Phosphor album review



This was one of two titles I procured taking advantage of Potlatch records sale on its entire catalogue this past summer. Phosphor is: Burkhard Beins, percussion; Alessandro Bosetti, soprano saxophone; Axel Dörner, trumpet and electronics; Robin Hayward, tuba; Annette Krebs, electro-acoustic guitar; Andrea Neumann, inside piano and mixing desk; Michael Renkel, acoustic guitar and Inaz Shick, electronics. I knew that this ensemble was at the genesis of the movement of what has variously been called “reductionism” “lower-case.” That knowledge in no way prepared me for this album. The music contains none of the extreme sparsity or stretches of silence I had imagined. Their improvisation is actually quite busy, and shifts texture frequently. The names that have been applied to this style are most accurate in describing the nature and quality of sounds used more so than the overall structure of the improvisation. The performers all use deliberately limited means of sound production, including a preponderance of non-pitched sounds. These often make the instruments difficult to differentiate from one another, especially the breath tones that are prominently used by Dörner, and Bosetti. Similarly, Andrea Neumann uses her “inside piano” which is a custom-built piano soundboard, without the casing or keyboard of the instrument, to produce sounds difficult to identify as a piano, or even as recognizable extended piano techniques. It seems as if no individual idea presented in the improvisations develops or really changes much of its own accord. Each gesture simply enters the musical space for awhile, remains largely static and eventually disappears. All of the performers have a remarkable and admirable ability to sustain a sound or texture with no overtly expressive qualities, and almost no variation. The result is a foreign landscape of sound that alternately accumulates and subsides, constantly changing without ever latching onto a “direction” or predictable outcome. This music sounds fresh, and contemporary, it suggests that there are still further challenges in improvised music to be tackled.

Sunday, January 8, 2012

Milton Babbitt: Composition for Guitar (1984)

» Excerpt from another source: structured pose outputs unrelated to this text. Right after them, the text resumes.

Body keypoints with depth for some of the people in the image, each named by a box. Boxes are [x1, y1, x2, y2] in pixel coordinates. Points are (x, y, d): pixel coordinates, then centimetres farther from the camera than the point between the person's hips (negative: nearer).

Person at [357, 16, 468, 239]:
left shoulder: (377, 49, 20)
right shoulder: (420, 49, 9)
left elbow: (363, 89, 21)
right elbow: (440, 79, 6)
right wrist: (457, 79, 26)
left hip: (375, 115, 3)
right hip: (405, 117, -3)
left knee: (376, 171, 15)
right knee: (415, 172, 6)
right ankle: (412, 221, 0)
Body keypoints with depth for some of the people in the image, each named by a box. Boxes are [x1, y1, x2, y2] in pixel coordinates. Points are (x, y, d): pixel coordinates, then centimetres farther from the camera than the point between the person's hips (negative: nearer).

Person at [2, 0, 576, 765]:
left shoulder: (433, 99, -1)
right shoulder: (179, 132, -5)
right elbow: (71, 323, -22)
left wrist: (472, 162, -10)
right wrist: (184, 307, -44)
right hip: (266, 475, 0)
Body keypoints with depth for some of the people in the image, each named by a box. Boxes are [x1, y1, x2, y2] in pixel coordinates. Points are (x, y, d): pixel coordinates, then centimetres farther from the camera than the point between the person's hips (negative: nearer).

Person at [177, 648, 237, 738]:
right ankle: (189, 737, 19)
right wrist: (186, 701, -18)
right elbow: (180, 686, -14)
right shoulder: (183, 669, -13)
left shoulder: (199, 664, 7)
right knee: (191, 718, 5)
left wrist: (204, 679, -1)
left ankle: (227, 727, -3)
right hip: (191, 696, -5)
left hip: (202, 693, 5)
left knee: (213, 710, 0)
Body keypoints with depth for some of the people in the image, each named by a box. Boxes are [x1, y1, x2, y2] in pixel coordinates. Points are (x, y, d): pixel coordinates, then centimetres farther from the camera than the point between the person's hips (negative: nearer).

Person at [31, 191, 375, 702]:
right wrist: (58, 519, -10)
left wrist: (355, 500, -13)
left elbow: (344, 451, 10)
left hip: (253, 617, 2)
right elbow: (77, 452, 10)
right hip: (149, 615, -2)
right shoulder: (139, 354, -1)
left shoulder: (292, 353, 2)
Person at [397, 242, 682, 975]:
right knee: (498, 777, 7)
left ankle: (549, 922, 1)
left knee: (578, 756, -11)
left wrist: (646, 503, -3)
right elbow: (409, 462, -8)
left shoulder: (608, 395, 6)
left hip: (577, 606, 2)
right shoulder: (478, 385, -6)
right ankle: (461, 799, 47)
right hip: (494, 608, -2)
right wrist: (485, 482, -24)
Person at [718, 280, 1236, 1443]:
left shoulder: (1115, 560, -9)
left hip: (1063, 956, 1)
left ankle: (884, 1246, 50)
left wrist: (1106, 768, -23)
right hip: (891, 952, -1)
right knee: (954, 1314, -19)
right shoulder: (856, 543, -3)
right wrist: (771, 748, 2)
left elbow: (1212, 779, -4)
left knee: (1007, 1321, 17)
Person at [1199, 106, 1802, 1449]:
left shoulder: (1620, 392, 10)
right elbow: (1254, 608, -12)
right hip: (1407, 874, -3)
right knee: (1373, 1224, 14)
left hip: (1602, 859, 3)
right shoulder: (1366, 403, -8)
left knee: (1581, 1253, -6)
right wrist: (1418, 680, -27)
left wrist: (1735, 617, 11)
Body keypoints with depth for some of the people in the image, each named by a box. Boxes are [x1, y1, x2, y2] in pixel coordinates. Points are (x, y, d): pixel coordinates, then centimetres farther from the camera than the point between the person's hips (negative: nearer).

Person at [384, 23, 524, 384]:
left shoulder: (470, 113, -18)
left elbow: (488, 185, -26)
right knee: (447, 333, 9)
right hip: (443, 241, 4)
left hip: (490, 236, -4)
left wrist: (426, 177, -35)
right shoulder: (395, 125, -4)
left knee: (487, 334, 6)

A piece I have been enjoying very much regularly. I think this flies in the face of a lot of the pre-conceptions people have about Babbitt and his music.


Tom Rainey Trio at Cornelia St. Cafe, Dec. 30th




Tom Rainey performed a set of engaging improvised music with Ingrid Laubrock on Tenor and Soprano Saxophones and Mary Halvorson on Guitar. I was unfamiliar with Rainey as drummer and came away from the concert very impressed. He plays very few things that drummers play, focusing on a timbral approach reminiscent of Tony Oxley, or Paul Lytton, but unlike those drummers, his playing is always rhythmically propulsive and time-oriented. Laubrock and Halvorson both played with conviction and nuance in a set that often dipped into extreme, noise oriented blowing but also contained a great degree of subtlety and musical surprise. Rainey also made a touching tribute to the lately departed masters Paul Motian and Sam Rivers.